Mit ihrer Meinung hält die AfD-Frau selten hinter dem Berg, ihren Twitter-Account füttert sie regelmäßig mit rüden Anschuldigungen und in Gänsefüßchen gesetzte Anspielungen. Ob der raue Umgangston und das ständige Provozieren in den sozialen Netzwerken nicht nur schwer erträglich seien, will der Journalist wissen.

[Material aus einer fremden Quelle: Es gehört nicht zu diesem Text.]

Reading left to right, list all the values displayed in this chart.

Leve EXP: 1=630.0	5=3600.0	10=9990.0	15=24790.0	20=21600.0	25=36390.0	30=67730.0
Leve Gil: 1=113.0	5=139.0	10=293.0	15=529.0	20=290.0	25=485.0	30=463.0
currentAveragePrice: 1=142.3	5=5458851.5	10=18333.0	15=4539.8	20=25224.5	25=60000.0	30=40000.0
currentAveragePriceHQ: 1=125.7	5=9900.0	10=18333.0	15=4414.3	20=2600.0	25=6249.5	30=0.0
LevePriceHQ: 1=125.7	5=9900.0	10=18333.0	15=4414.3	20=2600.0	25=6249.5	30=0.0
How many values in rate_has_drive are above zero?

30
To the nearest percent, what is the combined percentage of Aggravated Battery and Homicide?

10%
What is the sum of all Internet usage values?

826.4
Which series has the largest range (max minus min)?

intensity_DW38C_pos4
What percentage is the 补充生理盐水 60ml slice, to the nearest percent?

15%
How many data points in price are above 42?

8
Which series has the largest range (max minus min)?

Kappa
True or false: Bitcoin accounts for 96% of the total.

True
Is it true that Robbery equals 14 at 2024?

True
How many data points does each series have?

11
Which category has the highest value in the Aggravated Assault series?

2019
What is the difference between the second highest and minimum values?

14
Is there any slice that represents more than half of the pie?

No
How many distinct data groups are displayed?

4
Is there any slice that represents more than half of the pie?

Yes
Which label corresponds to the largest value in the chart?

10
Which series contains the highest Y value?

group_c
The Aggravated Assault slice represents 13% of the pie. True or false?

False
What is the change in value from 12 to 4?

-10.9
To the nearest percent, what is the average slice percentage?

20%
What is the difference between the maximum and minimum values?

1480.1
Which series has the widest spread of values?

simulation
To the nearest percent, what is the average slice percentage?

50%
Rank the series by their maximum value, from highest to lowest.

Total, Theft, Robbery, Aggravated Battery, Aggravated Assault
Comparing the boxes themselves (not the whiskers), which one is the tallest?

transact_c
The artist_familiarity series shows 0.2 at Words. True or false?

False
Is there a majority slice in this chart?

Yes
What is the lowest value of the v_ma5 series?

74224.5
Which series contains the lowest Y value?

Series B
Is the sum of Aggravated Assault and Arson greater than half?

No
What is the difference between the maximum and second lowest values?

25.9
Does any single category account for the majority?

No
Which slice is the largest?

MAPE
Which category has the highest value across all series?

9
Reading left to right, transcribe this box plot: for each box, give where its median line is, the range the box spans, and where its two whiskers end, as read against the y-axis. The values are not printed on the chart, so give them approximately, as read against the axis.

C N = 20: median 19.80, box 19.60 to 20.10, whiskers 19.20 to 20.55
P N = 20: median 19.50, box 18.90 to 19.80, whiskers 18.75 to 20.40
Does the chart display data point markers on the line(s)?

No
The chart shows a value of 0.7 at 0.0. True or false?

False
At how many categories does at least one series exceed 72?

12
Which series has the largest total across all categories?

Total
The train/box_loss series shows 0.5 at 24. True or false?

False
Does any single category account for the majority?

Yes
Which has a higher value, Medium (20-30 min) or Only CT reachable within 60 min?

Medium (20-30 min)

“Der Umgangston ist rau und manchmal schwer erträglich, ja.“ Ursache dafür sei aber “die Lage im Land, also die Politik der Regierung und nicht ständiges Provozieren, mit dem Sie quasi mich oder uns dafür verantwortlich machen wollen.“ Zudem sei ein Umgangston von der Meinungsfreiheit gedeckt und berechtige nicht zur Zensur, wie Justizminister Heiko Maas das jetzt plane. “Alles andere ist doch Nordkorea.“

Ehe für alle ist nur der Anfang

Angesprochen auf die Ehe für alle ist für von Storch klar, was die Bundeskanzlerin damit bewiesen habe: “Dass ihr das eigene Wahlprogramm egal ist und dass sie für alles zu haben ist.“ Dass AfD-Spitzenkandidatin Alice Weidel in einer lesbischen Beziehung zwei Kinder groß zieht, sieht sie nicht als widersprüchlich an. “Sie trägt unser Programm voll mit – anders als zum Beispiel Frau Merkel das Programm der CDU.“

Die Ehe für alle sei ein “Dammbruch“. “Es ist doch logisch, was jetzt kommt: Jetzt gibt es auch kein Argument mehr dagegen, dass auch eine Ehe zu dritt möglich wird. Warten Sie mal ab. Der Prozess geht nun weiter. Es wird jetzt weiter Lobby gemacht. Und irgendwann wird es heißen: Warum eigentlich nicht?“ Dass praktisch niemand eine Ehe zu dritt fordert, wird bei so viel Empörung zur Nebensache.